In this problem, we will investigate the differences ArrayLists and LinkedLists we talked about earlier. More specifically, LinkedLists are much faster at inserting and removing different list elements, while ArrayLists are much faster at accessing and writing to different list elements. First, create a new Java class called Compare.java, and copy-paste the following code.

import java.util.Calendar;
import java.util.*;

public class Compare {
    private ArrayList<Integer> a;

    private LinkedList<Integer> l;

    public Compare(int numElements) {
        this.a = new ArrayList<>(numElements);
        this.l = new LinkedList<>();

        for (int i = 0; i < numElements; i++) {
            this.a.add(1);
            this.l.add(1);
        }
    }

    public long popArrayElement() {
        long start = System.nanoTime();

        this.a.remove(0);
	
        long stop = System.nanoTime();

        return (stop - start);
    }

    public long popLinkedElement() {
        long start = System.nanoTime();

        this.l.remove(0);

        long stop = System.nanoTime();

        return (stop - start);
    }

    public long accessArrayElement() {
        long start = System.nanoTime();

        int dummy = this.a.get(this.a.size() / 2);

        long stop = System.nanoTime();

        return (stop - start);
    }

    public long accessLinkedElement() {
        long start = System.nanoTime();

        int dummy = this.l.get(this.l.size() / 2);

        long stop = System.nanoTime();

        return (stop - start);
    }

    public void comparePop() {
        long array = this.popArrayElement();
        long linked = this.popLinkedElement();

        System.out.println("It takes ArrayList " + array + " nsec to " + 
                            "remove the first element in the list.");
        System.out.println("It takes LinkedList " + linked + " nsec to " + 
                            "remove the first element in the list.");
        System.out.println("It takes ArrayList " + (array / linked) +
                            " times longer to remove the first element " + 
                            "in the list.");
        System.out.println();
    }

    public void compareAccess() {
        long array = this.accessArrayElement();
        long linked = this.accessLinkedElement();

        System.out.println("It takes ArrayList " + array + " nsec to " + 
                            "access an element in the middle of the list.");
        System.out.println("It takes LinkedList " + linked + " nsec to " + 
                            "access an element in the middle of the list.");
        System.out.println("It takes LinkedList " + (linked / array) +
                            " times longer to access an element in the " + 
                            "middle of the list.");
        System.out.println();
    }

    public static void main(String[] args) {	
        Compare program = new Compare(Integer.parseInt(args[0]));
        
        program.comparePop();
        program.compareAccess();
    }
}

You do not need to modify the code in any way. After you have done this, answer the following questions.

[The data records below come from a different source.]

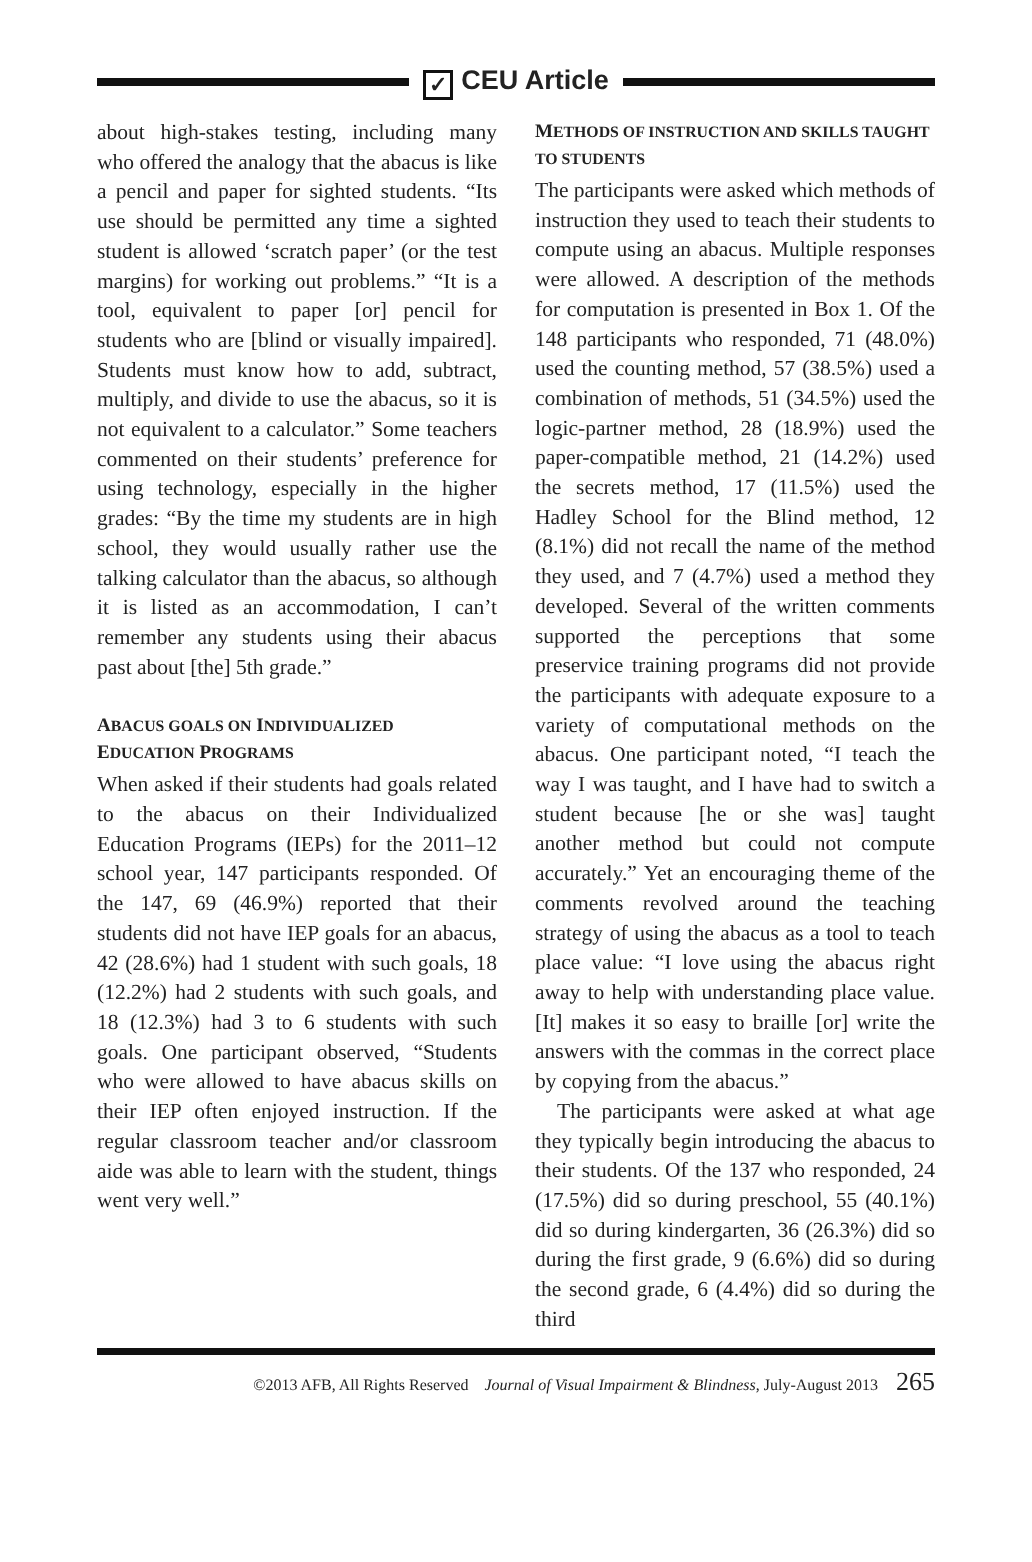✓ CEU Article
about high-stakes testing, including many who offered the analogy that the abacus is like a pencil and paper for sighted students. “Its use should be permitted any time a sighted student is allowed ‘scratch paper’ (or the test margins) for working out problems.” “It is a tool, equivalent to paper [or] pencil for students who are [blind or visually impaired]. Students must know how to add, subtract, multiply, and divide to use the abacus, so it is not equivalent to a calculator.” Some teachers commented on their students’ preference for using technology, especially in the higher grades: “By the time my students are in high school, they would usually rather use the talking calculator than the abacus, so although it is listed as an accommodation, I can’t remember any students using their abacus past about [the] 5th grade.”
ABACUS GOALS ON INDIVIDUALIZED
EDUCATION PROGRAMS
When asked if their students had goals related to the abacus on their Individualized Education Programs (IEPs) for the 2011–12 school year, 147 participants responded. Of the 147, 69 (46.9%) reported that their students did not have IEP goals for an abacus, 42 (28.6%) had 1 student with such goals, 18 (12.2%) had 2 students with such goals, and 18 (12.3%) had 3 to 6 students with such goals. One participant observed, “Students who were allowed to have abacus skills on their IEP often enjoyed instruction. If the regular classroom teacher and/or classroom aide was able to learn with the student, things went very well.”
METHODS OF INSTRUCTION AND SKILLS TAUGHT TO STUDENTS
The participants were asked which methods of instruction they used to teach their students to compute using an abacus. Multiple responses were allowed. A description of the methods for computation is presented in Box 1. Of the 148 participants who responded, 71 (48.0%) used the counting method, 57 (38.5%) used a combination of methods, 51 (34.5%) used the logic-partner method, 28 (18.9%) used the paper-compatible method, 21 (14.2%) used the secrets method, 17 (11.5%) used the Hadley School for the Blind method, 12 (8.1%) did not recall the name of the method they used, and 7 (4.7%) used a method they developed. Several of the written comments supported the perceptions that some preservice training programs did not provide the participants with adequate exposure to a variety of computational methods on the abacus. One participant noted, “I teach the way I was taught, and I have had to switch a student because [he or she was] taught another method but could not compute accurately.” Yet an encouraging theme of the comments revolved around the teaching strategy of using the abacus as a tool to teach place value: “I love using the abacus right away to help with understanding place value. [It] makes it so easy to braille [or] write the answers with the commas in the correct place by copying from the abacus.”
The participants were asked at what age they typically begin introducing the abacus to their students. Of the 137 who responded, 24 (17.5%) did so during preschool, 55 (40.1%) did so during kindergarten, 36 (26.3%) did so during the first grade, 9 (6.6%) did so during the second grade, 6 (4.4%) did so during the third
©2013 AFB, All Rights Reserved Journal of Visual Impairment & Blindness, July-August 2013 265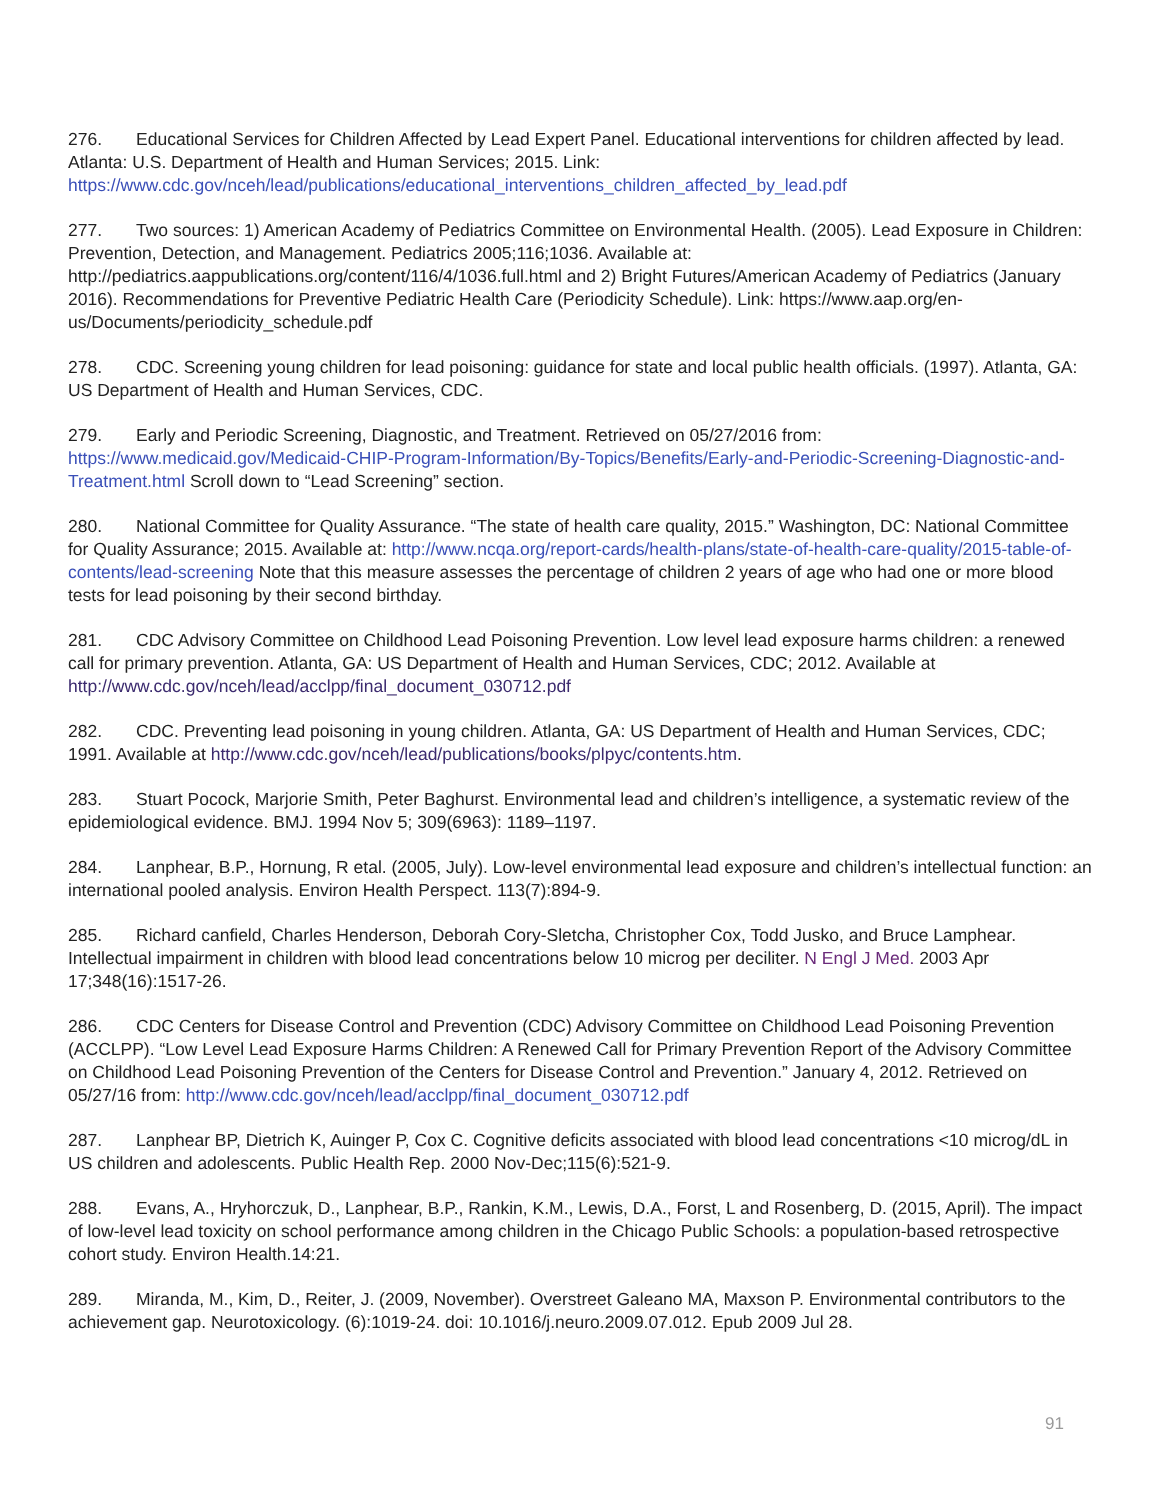276. Educational Services for Children Affected by Lead Expert Panel. Educational interventions for children affected by lead. Atlanta: U.S. Department of Health and Human Services; 2015. Link: https://www.cdc.gov/nceh/lead/publications/educational_interventions_children_affected_by_lead.pdf
277. Two sources: 1) American Academy of Pediatrics Committee on Environmental Health. (2005). Lead Exposure in Children: Prevention, Detection, and Management. Pediatrics 2005;116;1036. Available at: http://pediatrics.aappublications.org/content/116/4/1036.full.html and 2) Bright Futures/American Academy of Pediatrics (January 2016). Recommendations for Preventive Pediatric Health Care (Periodicity Schedule). Link: https://www.aap.org/en-us/Documents/periodicity_schedule.pdf
278. CDC. Screening young children for lead poisoning: guidance for state and local public health officials. (1997). Atlanta, GA: US Department of Health and Human Services, CDC.
279. Early and Periodic Screening, Diagnostic, and Treatment. Retrieved on 05/27/2016 from: https://www.medicaid.gov/Medicaid-CHIP-Program-Information/By-Topics/Benefits/Early-and-Periodic-Screening-Diagnostic-and-Treatment.html Scroll down to “Lead Screening” section.
280. National Committee for Quality Assurance. “The state of health care quality, 2015.” Washington, DC: National Committee for Quality Assurance; 2015. Available at: http://www.ncqa.org/report-cards/health-plans/state-of-health-care-quality/2015-table-of-contents/lead-screening Note that this measure assesses the percentage of children 2 years of age who had one or more blood tests for lead poisoning by their second birthday.
281. CDC Advisory Committee on Childhood Lead Poisoning Prevention. Low level lead exposure harms children: a renewed call for primary prevention. Atlanta, GA: US Department of Health and Human Services, CDC; 2012. Available at http://www.cdc.gov/nceh/lead/acclpp/final_document_030712.pdf
282. CDC. Preventing lead poisoning in young children. Atlanta, GA: US Department of Health and Human Services, CDC; 1991. Available at http://www.cdc.gov/nceh/lead/publications/books/plpyc/contents.htm.
283. Stuart Pocock, Marjorie Smith, Peter Baghurst. Environmental lead and children’s intelligence, a systematic review of the epidemiological evidence. BMJ. 1994 Nov 5; 309(6963): 1189–1197.
284. Lanphear, B.P., Hornung, R etal. (2005, July). Low-level environmental lead exposure and children’s intellectual function: an international pooled analysis. Environ Health Perspect. 113(7):894-9.
285. Richard canfield, Charles Henderson, Deborah Cory-Sletcha, Christopher Cox, Todd Jusko, and Bruce Lamphear. Intellectual impairment in children with blood lead concentrations below 10 microg per deciliter. N Engl J Med. 2003 Apr 17;348(16):1517-26.
286. CDC Centers for Disease Control and Prevention (CDC) Advisory Committee on Childhood Lead Poisoning Prevention (ACCLPP). “Low Level Lead Exposure Harms Children: A Renewed Call for Primary Prevention Report of the Advisory Committee on Childhood Lead Poisoning Prevention of the Centers for Disease Control and Prevention.” January 4, 2012. Retrieved on 05/27/16 from: http://www.cdc.gov/nceh/lead/acclpp/final_document_030712.pdf
287. Lanphear BP, Dietrich K, Auinger P, Cox C. Cognitive deficits associated with blood lead concentrations <10 microg/dL in US children and adolescents. Public Health Rep. 2000 Nov-Dec;115(6):521-9.
288. Evans, A., Hryhorczuk, D., Lanphear, B.P., Rankin, K.M., Lewis, D.A., Forst, L and Rosenberg, D. (2015, April). The impact of low-level lead toxicity on school performance among children in the Chicago Public Schools: a population-based retrospective cohort study. Environ Health.14:21.
289. Miranda, M., Kim, D., Reiter, J. (2009, November). Overstreet Galeano MA, Maxson P. Environmental contributors to the achievement gap. Neurotoxicology. (6):1019-24. doi: 10.1016/j.neuro.2009.07.012. Epub 2009 Jul 28.
91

  1. Read the code and make sure you understand what the code is trying to accomplish. To learn more about the System.nanoTime() method, check out this link. (Comment the code if it’s helpful!)
  2. Run this program with 100 passed in as the argument. What do you notice?
  3. Run this program with 1000000 (one million) passed in as the argument. What do you notice?
  4. Run this program with 10000000 (ten million) passed in as the argument. What do you notice?
  5. Does your experiment results agree with your understanding of how ArrayLists and LinkedLists work?

Make sure to repeat steps 2-4 a few times to make sure you get reproducible results. Your outputs will very likely not be the same between runs, but they should be within the same order of magnitude.